Enter passenger name: Rice, Master. Eugene
Enter ticket class (1, 2, or 3): 3
Details: {'PassengerId': 17, 'Survived': 'Did not survive', 'Pclass': 3, 'Name': 'Rice, Master. Eugene', 'Sex': 'male', 'Age': 2.0, 'SibSp': 4, 'Parch': 1, 'Ticket': '382652', 'Fare': 29.125, 'Cabin': nan, 'Embarked': 'Q'}
Prediction: Did not survive
If you have any doubts or questions, you can ask: percentage of male survivors
The percentage of male survivors is 18.89%.

=-=-=-=-=

What this exercise asks:
A – In the passenger transcript, rewrite the line beginning "Details: {'PassengerId': 17" as a short list of its main facts.
B – What percentage of male survivors does the passenger transcript give?
Answer using only the passenger transcript.

Data extract:
=-=-=-=-=

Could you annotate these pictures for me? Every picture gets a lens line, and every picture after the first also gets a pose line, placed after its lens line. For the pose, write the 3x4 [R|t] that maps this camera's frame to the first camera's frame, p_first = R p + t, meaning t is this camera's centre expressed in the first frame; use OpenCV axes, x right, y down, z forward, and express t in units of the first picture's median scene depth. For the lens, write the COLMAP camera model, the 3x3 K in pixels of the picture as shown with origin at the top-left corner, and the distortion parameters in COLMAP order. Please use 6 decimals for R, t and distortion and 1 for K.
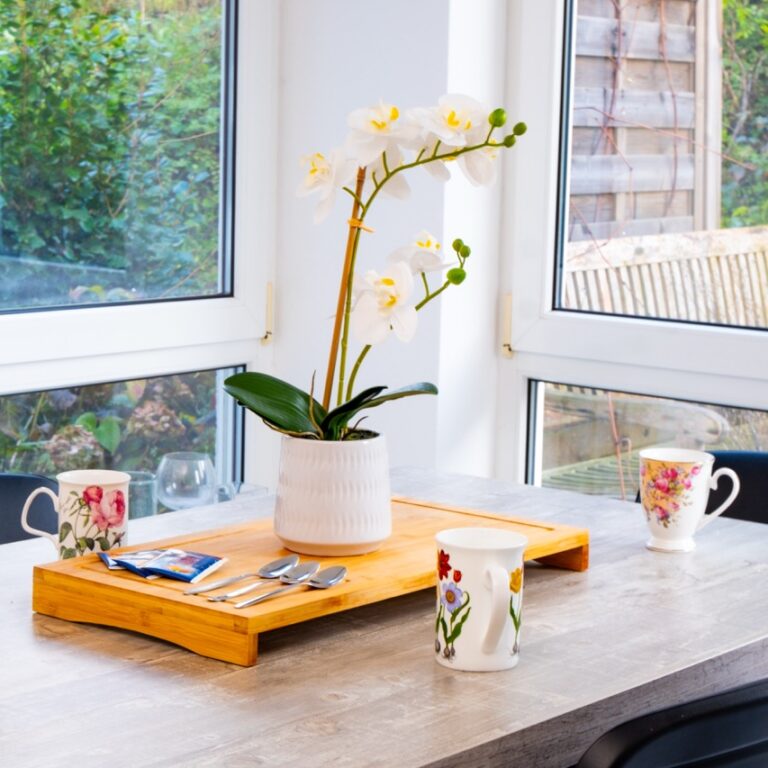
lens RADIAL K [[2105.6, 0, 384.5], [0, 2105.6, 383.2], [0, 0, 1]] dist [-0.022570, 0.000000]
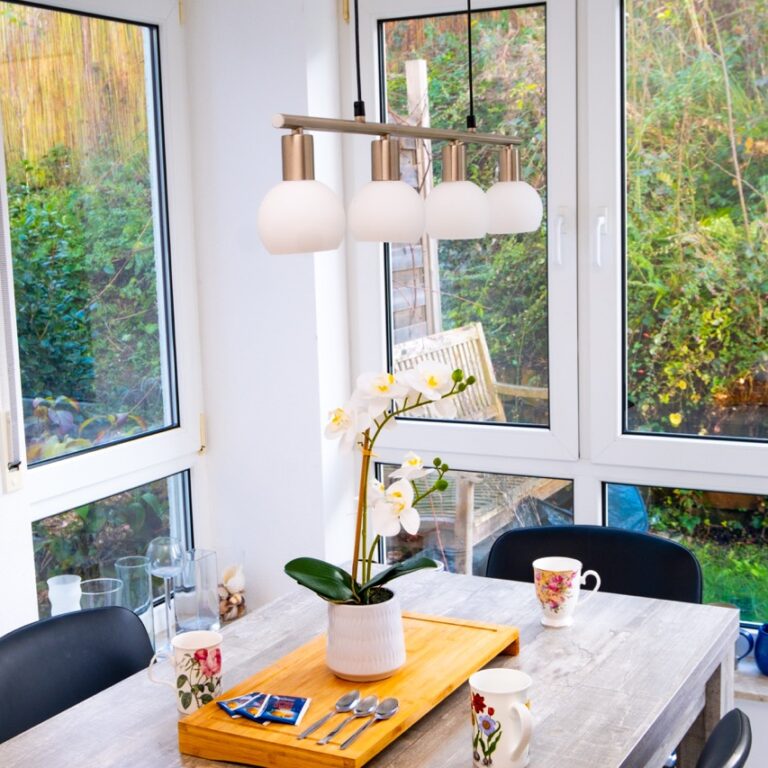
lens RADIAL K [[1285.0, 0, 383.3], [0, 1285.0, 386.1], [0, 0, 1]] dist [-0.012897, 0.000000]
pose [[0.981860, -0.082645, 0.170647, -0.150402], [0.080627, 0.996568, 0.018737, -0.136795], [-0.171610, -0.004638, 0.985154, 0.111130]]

=-=-=-=-=

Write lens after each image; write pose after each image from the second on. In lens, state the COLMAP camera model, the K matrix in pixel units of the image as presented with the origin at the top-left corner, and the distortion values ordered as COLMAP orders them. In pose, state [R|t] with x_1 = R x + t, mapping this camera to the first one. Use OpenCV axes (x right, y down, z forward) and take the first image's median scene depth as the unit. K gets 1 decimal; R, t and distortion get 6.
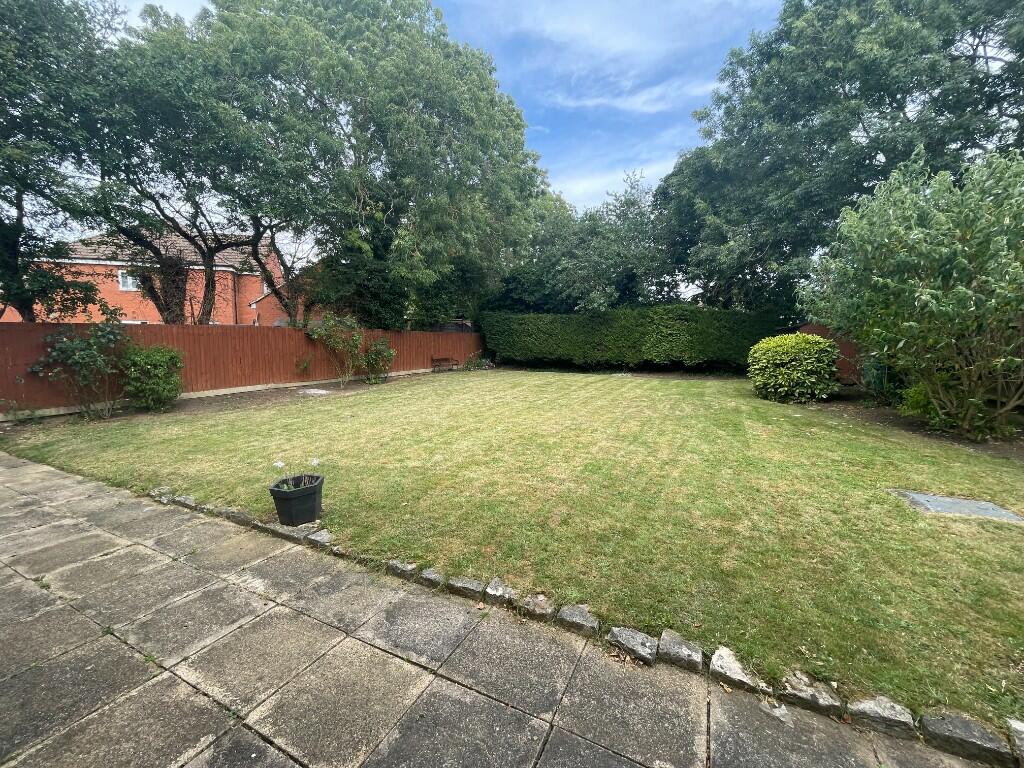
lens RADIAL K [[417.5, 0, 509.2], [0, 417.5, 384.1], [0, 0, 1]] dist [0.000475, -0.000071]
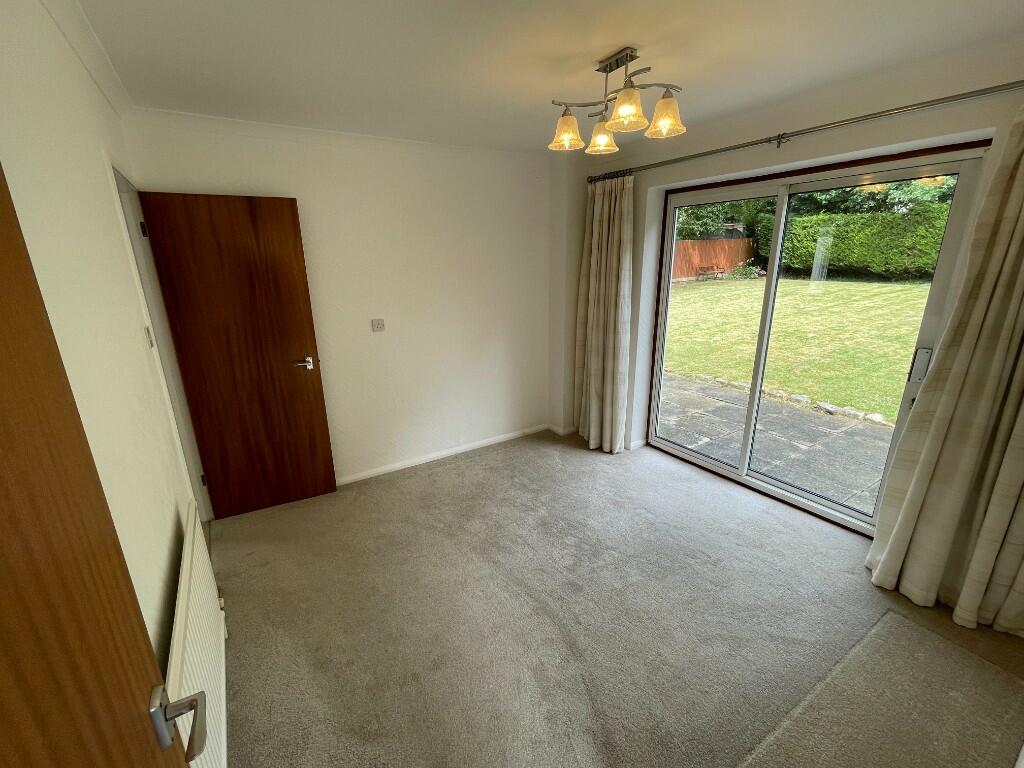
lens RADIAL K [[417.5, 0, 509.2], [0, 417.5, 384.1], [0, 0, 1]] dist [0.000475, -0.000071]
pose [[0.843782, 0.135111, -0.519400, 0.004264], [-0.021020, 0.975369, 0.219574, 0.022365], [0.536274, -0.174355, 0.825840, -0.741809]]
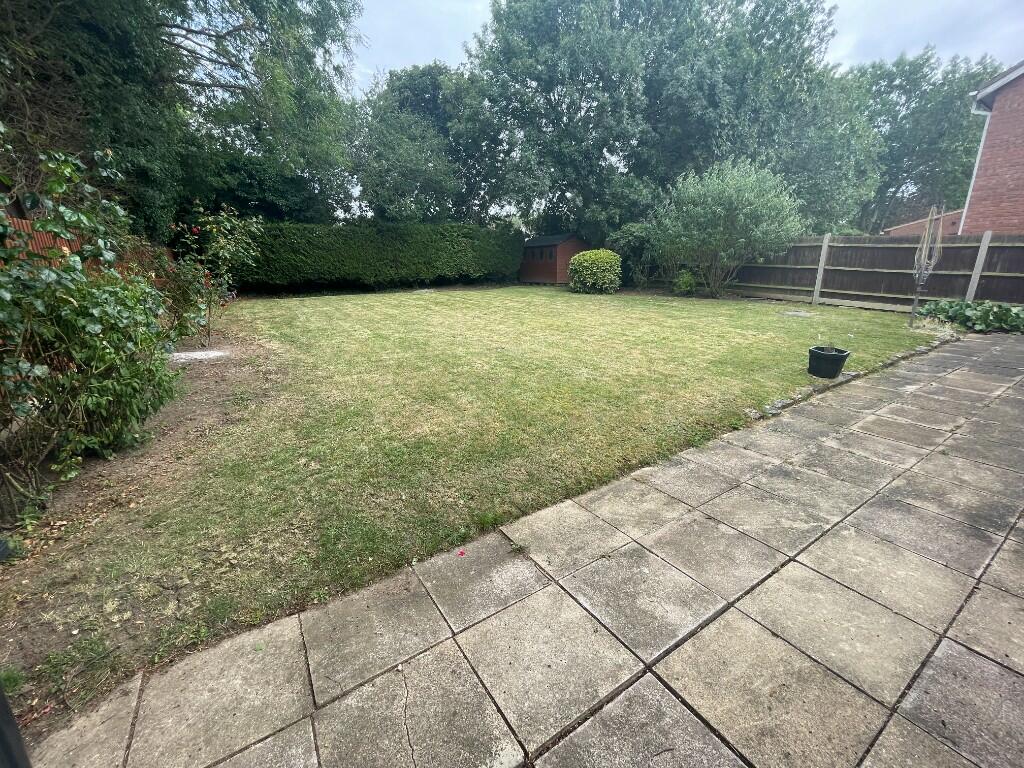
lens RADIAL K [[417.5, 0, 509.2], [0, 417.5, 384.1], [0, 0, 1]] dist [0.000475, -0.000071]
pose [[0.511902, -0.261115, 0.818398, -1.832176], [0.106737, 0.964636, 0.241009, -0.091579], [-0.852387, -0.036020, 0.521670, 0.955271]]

=-=-=-=-=

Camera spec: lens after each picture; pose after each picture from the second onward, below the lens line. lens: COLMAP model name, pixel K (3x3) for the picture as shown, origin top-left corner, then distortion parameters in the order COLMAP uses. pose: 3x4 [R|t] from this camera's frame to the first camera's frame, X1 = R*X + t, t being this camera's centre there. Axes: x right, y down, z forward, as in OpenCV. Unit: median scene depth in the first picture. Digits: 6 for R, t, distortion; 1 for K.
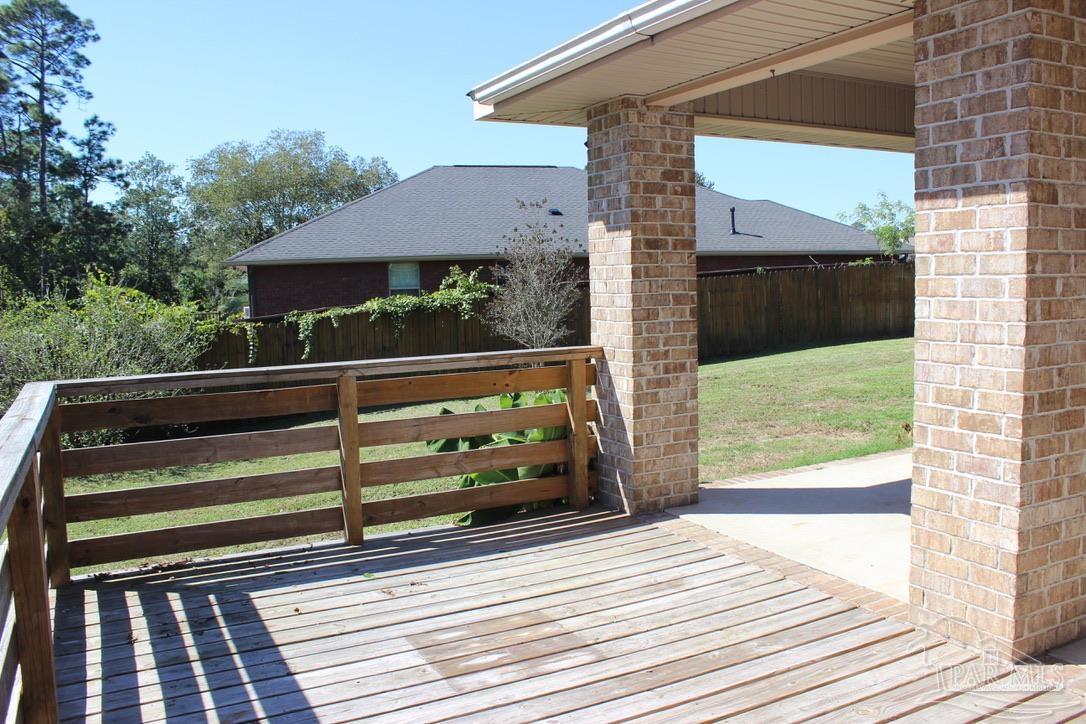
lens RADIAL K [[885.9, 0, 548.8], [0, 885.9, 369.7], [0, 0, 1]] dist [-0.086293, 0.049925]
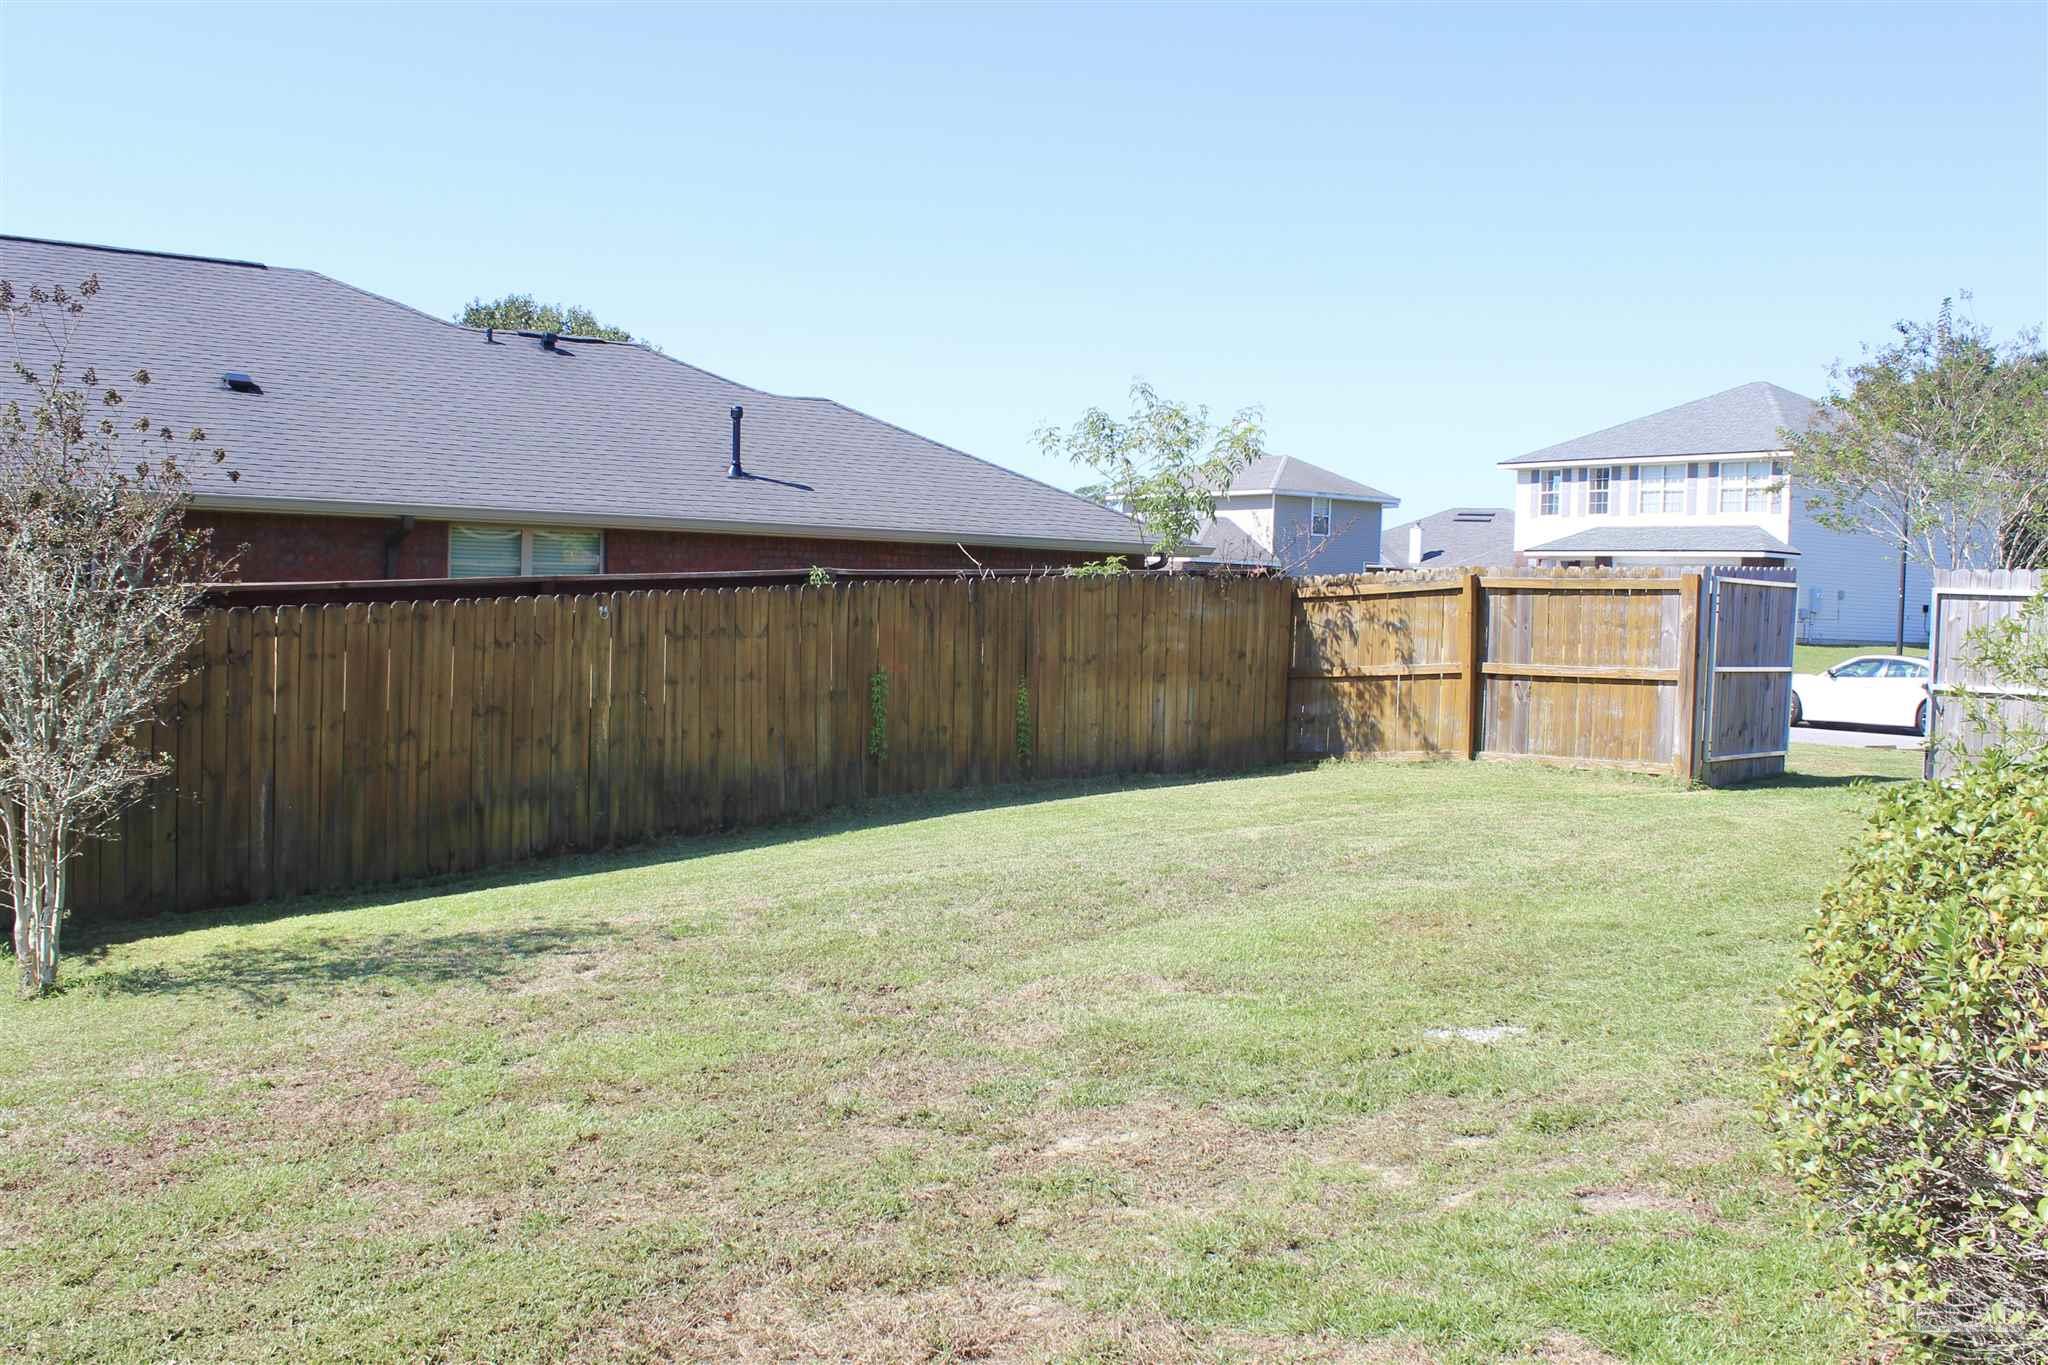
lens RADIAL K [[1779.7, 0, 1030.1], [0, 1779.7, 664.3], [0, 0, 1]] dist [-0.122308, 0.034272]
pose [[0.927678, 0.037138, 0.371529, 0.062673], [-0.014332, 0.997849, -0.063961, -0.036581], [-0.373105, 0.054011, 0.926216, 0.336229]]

=-=-=-=-=

Responses per task:
A –
- Passenger ID: 17
- Outcome: did not survive
- Class: 3
- Name: Rice, Master. Eugene
- Sex: male
- Age: 2.0
- SibSp: 4
- Parch: 1
- Ticket: 382652
- Fare: 29.125
- Embarked: Q

B – 18.89%